De acordo com aquela publicação, Tiago Monteiro teve ligações à Nova Ordem Social (NOS), movimento de extrema-direita liderado por Mário Machado e entretanto suspenso, tendo inclusivamente estado à frente do núcleo de Sintra daquela organização.

Hoje, Tiago Monteiro disse à Lusa que participou “na Nova Ordem Social numa fase de recolha de assinaturas” porque na altura o movimento “se dizia nacionalista e não nazi”.

“Não sou racista, não sou nazi”, apontou, referindo que se afastou “no final de 2014” e a sua ligação à NOS durou “dois, três meses, se tanto”, sendo que até nem chegou a entregar as assinaturas que recolheu.

“Eu nunca participei em nada [da NOS]. A única coisa que fiz foi recolher assinaturas”, acrescentou o ex-dirigente do Chega, recusando ter estado à frente da concelhia de Sintra daquela organização.

Segundo o ex-conselheiro nacional, quando foi publicada a informação relativa ao núcleo de Sintra e o seu nome constava lá, ele já não estava ligado à NOS, pelo que isso foi feito “à [sua] revelia”.

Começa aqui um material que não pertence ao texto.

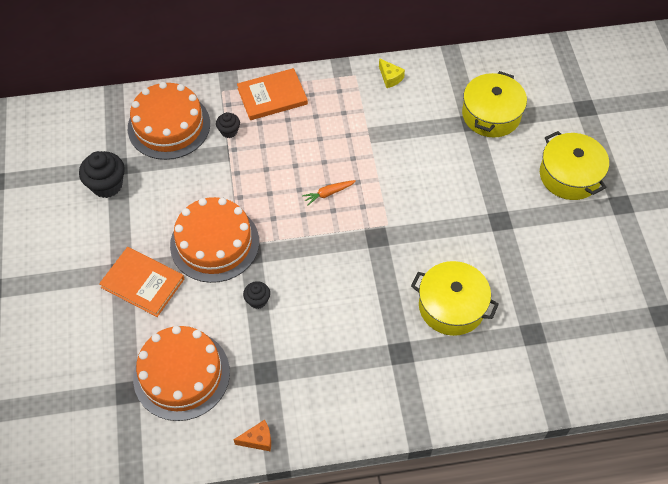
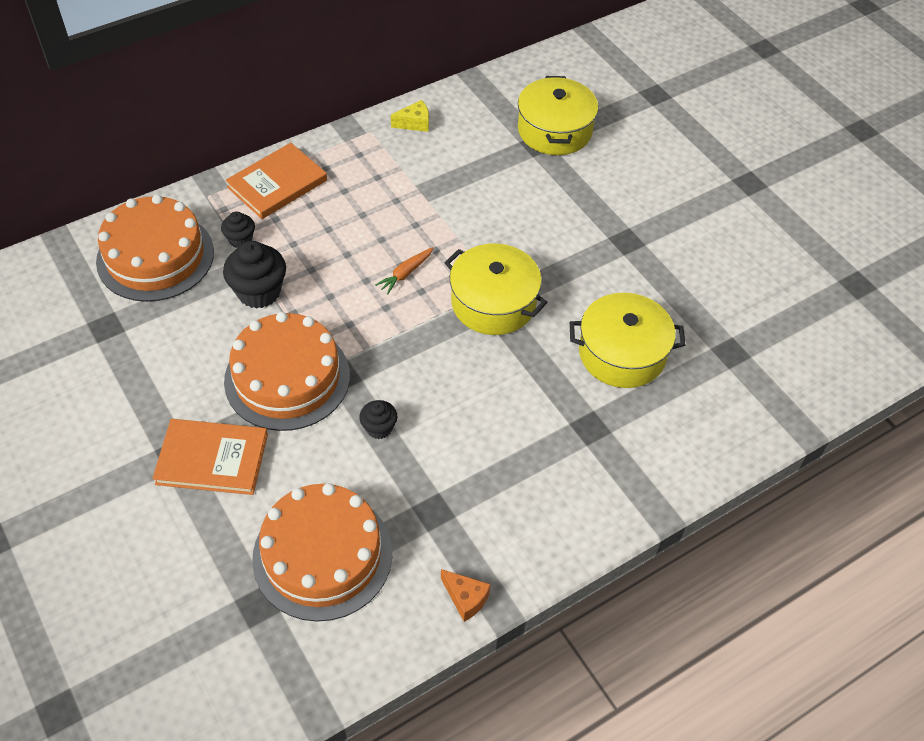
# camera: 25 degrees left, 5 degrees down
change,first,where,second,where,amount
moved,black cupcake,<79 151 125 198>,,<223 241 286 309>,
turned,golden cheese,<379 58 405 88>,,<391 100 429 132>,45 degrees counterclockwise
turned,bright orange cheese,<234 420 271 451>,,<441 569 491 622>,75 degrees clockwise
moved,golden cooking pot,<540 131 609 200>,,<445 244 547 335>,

Sobre a sua saída do Chega, Tiago Monteiro afirmou que não “ia desmentir uma coisa que é verdade”, e por isso não assinou o desmentido exigido pelo presidente do partido.

“Não havia necessidade de mentir sobre algo que sempre admiti, apesar de a palavra nazi ser um bocado exagerada”, assinalou.

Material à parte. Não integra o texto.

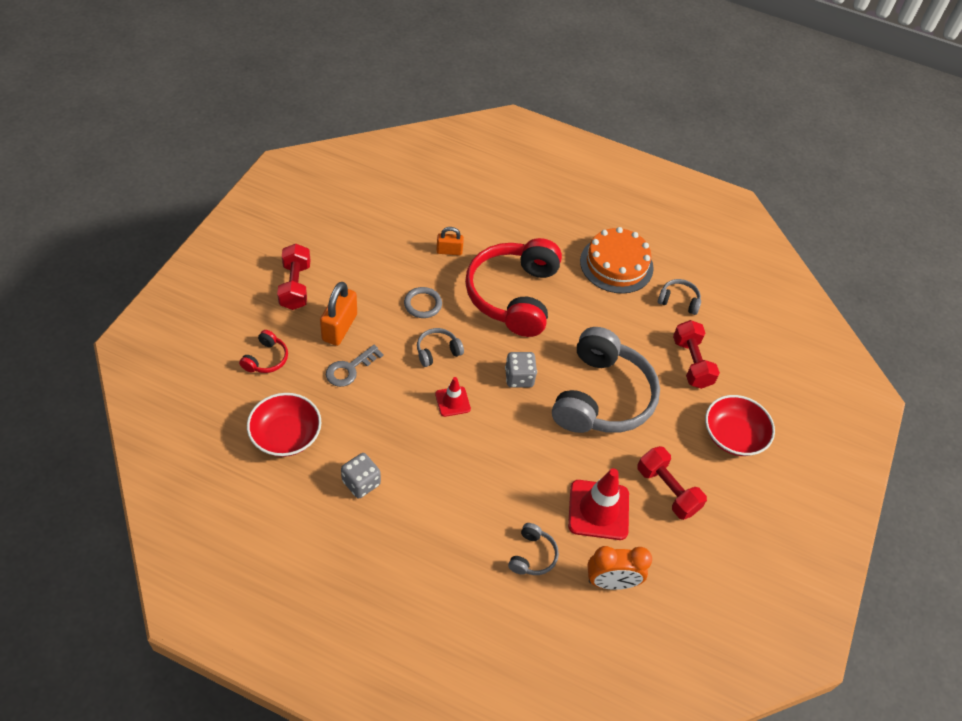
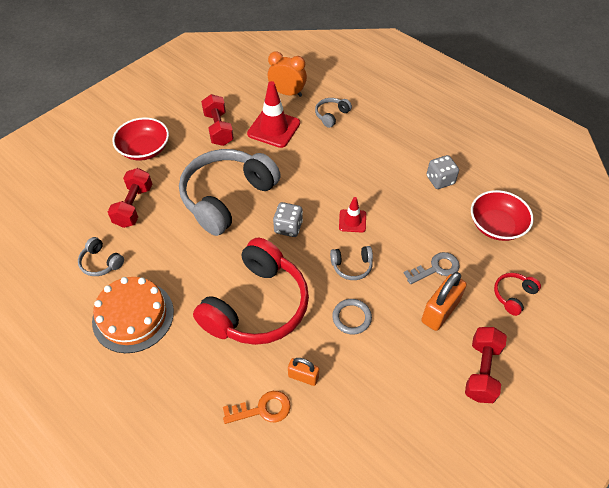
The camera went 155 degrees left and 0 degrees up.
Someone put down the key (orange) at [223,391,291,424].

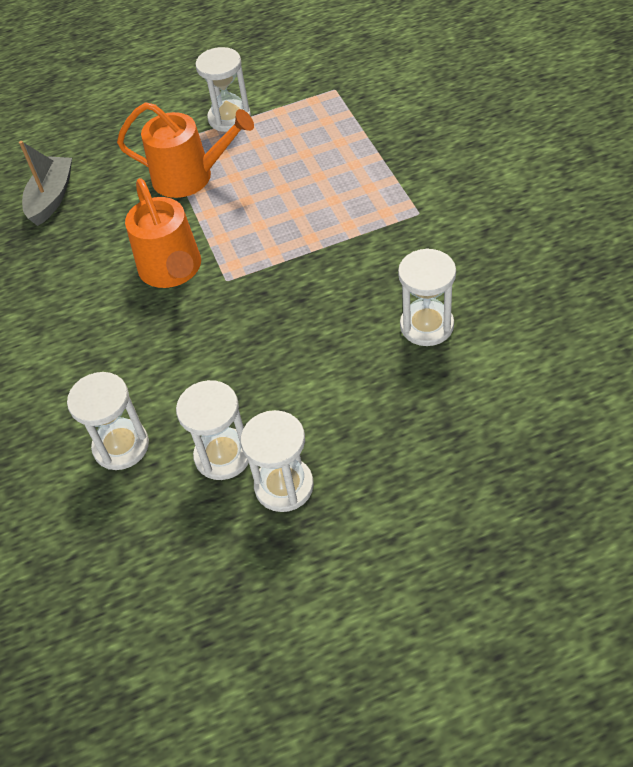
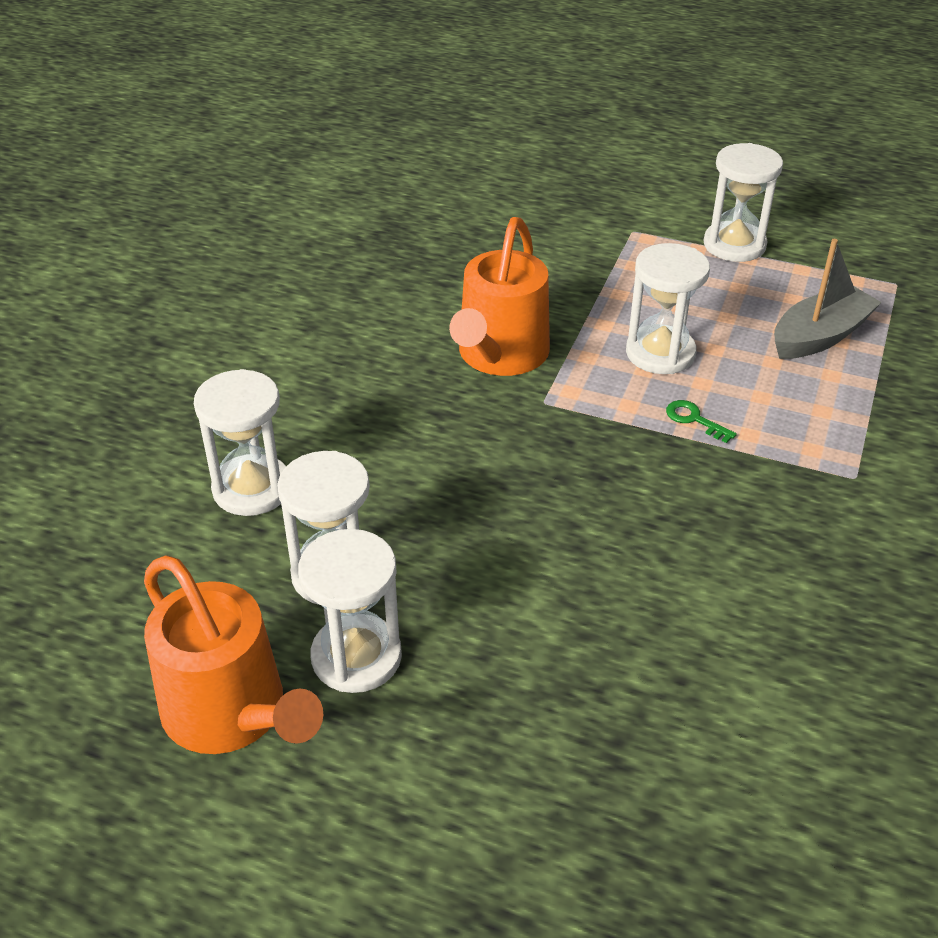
The camera went 35 degrees right and 10 degrees down.
Someone carried the watering pot (orange) from [117,102,254,198] to [144,555,323,754].
Someone carried the sand timer (snow-white) from [398,248,456,346] to [626,243,710,374].
Someone put down the key (leaf-green) at [666,400,737,443].
Someone carried the sailboat (ash-grey) from [19,141,72,226] to [774,239,882,359].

Ainda assim, referiu que ter estado ligado à NOS não é algo de que se orgulhe e mostrou-se “arrependido, tendo em conta o desfecho que isto teve”.

Tiago Monteiro justificou igualmente que saiu do Chega por “não querer prejudicar o partido” e por não querer ver o seu nome “agregado a essas pessoas” de que a Sábado fala na sua reportagem.

O ex-conselheiro nacional do Chega apresentou a sua renúncia em 17 de janeiro, depois de o presidente do partido, André Ventura, ter dito aos jornalistas que não iria tolerar nem admitir “qualquer presença em órgãos dirigentes de militantes que estejam ou tenham estado ligados, quer a atos violentos, quer a atos subversivos, ligados a movimentos extremistas, movimentos violentos ou movimentos racistas”.

O presidente do Chega assinalou que exigiu “a todos os que foram envolvidos” na investigação “que fizessem um desmentido imediato de qualquer ligação atual ou passada a movimentos como o NOS, ou outros”.

Contactado pela Lusa na altura, não quis prestar declarações, mas hoje Tiago Monteiro confirmou ter recusado assinar tal documento.

A revista Sábado dá conta de que existem mais responsáveis do Chega que já tiveram ligações ao NOS ou a outras organizações deste género, como é o caso do presidente da Mesa da Convenção Nacional, Luís Filipe Graça.